In a July 2013 essay titled “ Getting to ‘Yes’ With Iran,” Robert Einhorn, a former nuclear negotiator under the Obama administration who is now with the Brookings Institution, called for preserving the enrichment program with certain restrictions. In a March 2014 study, he contended, “No agreement that is reached will be perfect. But the test is not how it compares with an ideal but unattainable agreement; it is how it measures up against alternative ways of dealing with the Iran nuclear issue.”
And in an editorial titled — wait for it — “ Getting to Yes With Iran,” published just after the signing of the November 2013 interim agreement, The New York Times stated categorically, “A negotiated solution is unquestionably better” than the alternatives, which it defined as “ratcheting up sanctions and possible military action.”
Such counsel may seem not only reasonable but also empowering. It assumes the fundamental rationality of negotiating rivals, opens the possibility of advancing core mutual interests, and promotes the tantalizing prospect of crowning negotiators as peacemakers.
Admittedly, the other side may occasionally behave irrationally. Fisher, Ury and Patton anticipate this scenario, and acknowledge that offering concessions to a hostile opponent may in some cases prove ill-advised. In such a predicament, the way forward requires not mastery of negotiating science, but the application of wisdom and foresight. Put differently, it’s a judgment call.
Yet assessing the wisdom of a particular negotiation or final deal is not the purpose of "Getting to YES." Rather, as the authors explain, “'Getting to YES' is not a sermon on the morality of right or wrong; it is a book on how to do well in a negotiation.” Put differently, it’s a science book.
And therein lies the rub. The trouble with the Obama administration’s strategy with Iran is that it has conflated doing well in a negotiation — i.e., getting to yes — with making a prudent judgment call on its long-term consequences.
The arguments for compromise — specifically, for allowing Iran to maintain a significant enrichment program as part of a final agreement — have it backward. The true test of a good agreement is whether or not it eliminates the Iranian nuclear threat, full stop. An agreement that fails this test is not an agreement at all, but simply an unreciprocated concession.

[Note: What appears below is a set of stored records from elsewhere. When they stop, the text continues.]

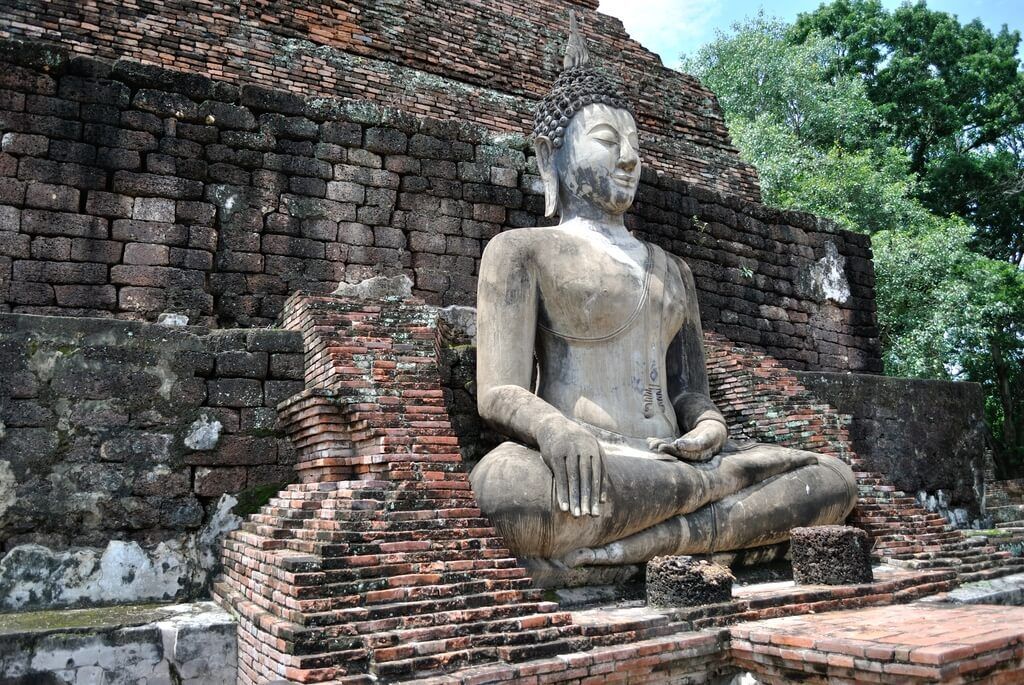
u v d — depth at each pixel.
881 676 4.27
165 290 8.16
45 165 7.81
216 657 5.29
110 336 6.43
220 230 8.55
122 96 8.22
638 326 6.73
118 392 6.39
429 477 5.39
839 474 7.01
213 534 6.53
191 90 8.56
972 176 27.45
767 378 9.23
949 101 29.08
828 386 10.20
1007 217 27.95
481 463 6.01
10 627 5.14
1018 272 22.69
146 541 6.32
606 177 6.95
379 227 9.38
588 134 7.02
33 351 6.16
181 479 6.49
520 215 10.27
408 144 9.68
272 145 8.92
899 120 29.08
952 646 4.16
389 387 6.05
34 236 7.70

The administration should insist upon a high standard for a deal — including zero enrichment and reprocessing capabilities, dismantlement of the heavy water reactor at Arak and an intrusive inspections regime — and make clear that Tehran will face crippling sanctions if it refuses.
A lesser deal would do little more than retain Iran’s path to the bomb and hence constitute a de facto endorsement of it as a matter of U.S. policy and international law. Such an agreement would thus guarantee — and build upon — many of the ruinous alternatives that proponents of compromise seek to avert by pursuing an agreement in the first place.
For this reason, a bad deal is not the best (or even the least bad) option, but the worst of all options.
Of course, Tehran has only to gain by negotiating, irrespective of the outcome. Thanks to the interim agreement signed in November 2013, Iran has pocketed, in exchange for minimal concessions on its nuclear program, some $11 billion in sanctions relief and increased access to global markets that will likely continue beyond the timeframe of the negotiations. If the talks ultimately fail, the regime has lost nothing.
Meanwhile, Iran’s leaders — from Supreme Leader Ayatollah Ali Khamenei, who makes all final decisions on the nuclear program, to the supposed moderates President Hassan Rouhani and Foreign Minister Javad Zarif — can continue to state publicly and repeatedly that they will not dismantle their enrichment program. For them, no deal really is better than a bad deal — defined as any agreement that prevents them from ever developing a nuclear weapon.
Ever the optimists, U.S. officials have chosen to ignore these inconvenient statements lest they undermine the negotiations. After all, the path to yes beckons.